• _WHAT IS REQUIRED_
Can you reproduce the data below verbatim, with every line unchanged?

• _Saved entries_
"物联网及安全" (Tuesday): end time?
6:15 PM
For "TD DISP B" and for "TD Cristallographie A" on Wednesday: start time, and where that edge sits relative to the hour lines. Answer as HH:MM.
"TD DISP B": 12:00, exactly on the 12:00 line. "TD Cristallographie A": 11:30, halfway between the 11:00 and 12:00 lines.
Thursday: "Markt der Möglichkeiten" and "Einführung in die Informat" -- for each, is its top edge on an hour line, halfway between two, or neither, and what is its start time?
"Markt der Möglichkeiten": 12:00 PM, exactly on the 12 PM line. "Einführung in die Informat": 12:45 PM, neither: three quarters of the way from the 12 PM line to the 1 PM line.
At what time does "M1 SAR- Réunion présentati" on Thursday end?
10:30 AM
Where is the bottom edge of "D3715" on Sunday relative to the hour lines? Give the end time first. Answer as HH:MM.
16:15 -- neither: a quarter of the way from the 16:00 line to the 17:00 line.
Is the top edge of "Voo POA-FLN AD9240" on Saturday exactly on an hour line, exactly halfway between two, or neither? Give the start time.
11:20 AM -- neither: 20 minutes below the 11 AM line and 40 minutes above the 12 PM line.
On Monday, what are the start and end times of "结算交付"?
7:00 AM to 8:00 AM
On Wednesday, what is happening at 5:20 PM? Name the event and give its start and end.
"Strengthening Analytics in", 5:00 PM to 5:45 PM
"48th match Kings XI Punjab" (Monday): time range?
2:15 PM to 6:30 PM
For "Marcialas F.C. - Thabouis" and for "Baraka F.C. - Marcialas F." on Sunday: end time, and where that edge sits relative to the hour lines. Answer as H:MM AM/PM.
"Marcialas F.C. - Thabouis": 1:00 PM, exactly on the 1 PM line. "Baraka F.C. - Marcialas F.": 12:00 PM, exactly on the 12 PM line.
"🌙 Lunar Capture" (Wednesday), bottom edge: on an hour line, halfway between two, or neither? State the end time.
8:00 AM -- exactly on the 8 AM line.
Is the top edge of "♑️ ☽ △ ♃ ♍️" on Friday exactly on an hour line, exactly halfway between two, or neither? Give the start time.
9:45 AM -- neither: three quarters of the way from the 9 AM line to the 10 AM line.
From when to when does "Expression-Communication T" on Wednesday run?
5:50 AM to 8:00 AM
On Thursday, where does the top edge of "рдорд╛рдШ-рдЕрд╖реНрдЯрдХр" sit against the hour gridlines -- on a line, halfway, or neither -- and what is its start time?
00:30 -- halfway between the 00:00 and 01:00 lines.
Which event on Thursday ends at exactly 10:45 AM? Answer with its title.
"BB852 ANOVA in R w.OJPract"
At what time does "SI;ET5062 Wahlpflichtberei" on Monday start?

• _FULL ANSWER_
"物联网及安全" (Tuesday): end time?
6:15 PM
For "TD DISP B" and for "TD Cristallographie A" on Wednesday: start time, and where that edge sits relative to the hour lines. Answer as HH:MM.
"TD DISP B": 12:00, exactly on the 12:00 line. "TD Cristallographie A": 11:30, halfway between the 11:00 and 12:00 lines.
Thursday: "Markt der Möglichkeiten" and "Einführung in die Informat" -- for each, is its top edge on an hour line, halfway between two, or neither, and what is its start time?
"Markt der Möglichkeiten": 12:00 PM, exactly on the 12 PM line. "Einführung in die Informat": 12:45 PM, neither: three quarters of the way from the 12 PM line to the 1 PM line.
At what time does "M1 SAR- Réunion présentati" on Thursday end?
10:30 AM
Where is the bottom edge of "D3715" on Sunday relative to the hour lines? Give the end time first. Answer as HH:MM.
16:15 -- neither: a quarter of the way from the 16:00 line to the 17:00 line.
Is the top edge of "Voo POA-FLN AD9240" on Saturday exactly on an hour line, exactly halfway between two, or neither? Give the start time.
11:20 AM -- neither: 20 minutes below the 11 AM line and 40 minutes above the 12 PM line.
On Monday, what are the start and end times of "结算交付"?
7:00 AM to 8:00 AM
On Wednesday, what is happening at 5:20 PM? Name the event and give its start and end.
"Strengthening Analytics in", 5:00 PM to 5:45 PM
"48th match Kings XI Punjab" (Monday): time range?
2:15 PM to 6:30 PM
For "Marcialas F.C. - Thabouis" and for "Baraka F.C. - Marcialas F." on Sunday: end time, and where that edge sits relative to the hour lines. Answer as H:MM AM/PM.
"Marcialas F.C. - Thabouis": 1:00 PM, exactly on the 1 PM line. "Baraka F.C. - Marcialas F.": 12:00 PM, exactly on the 12 PM line.
"🌙 Lunar Capture" (Wednesday), bottom edge: on an hour line, halfway between two, or neither? State the end time.
8:00 AM -- exactly on the 8 AM line.
Is the top edge of "♑️ ☽ △ ♃ ♍️" on Friday exactly on an hour line, exactly halfway between two, or neither? Give the start time.
9:45 AM -- neither: three quarters of the way from the 9 AM line to the 10 AM line.
From when to when does "Expression-Communication T" on Wednesday run?
5:50 AM to 8:00 AM
On Thursday, where does the top edge of "рдорд╛рдШ-рдЕрд╖реНрдЯрдХр" sit against the hour gridlines -- on a line, halfway, or neither -- and what is its start time?
00:30 -- halfway between the 00:00 and 01:00 lines.
Which event on Thursday ends at exactly 10:45 AM? Answer with its title.
"BB852 ANOVA in R w.OJPract"
At what time does "SI;ET5062 Wahlpflichtberei" on Monday start?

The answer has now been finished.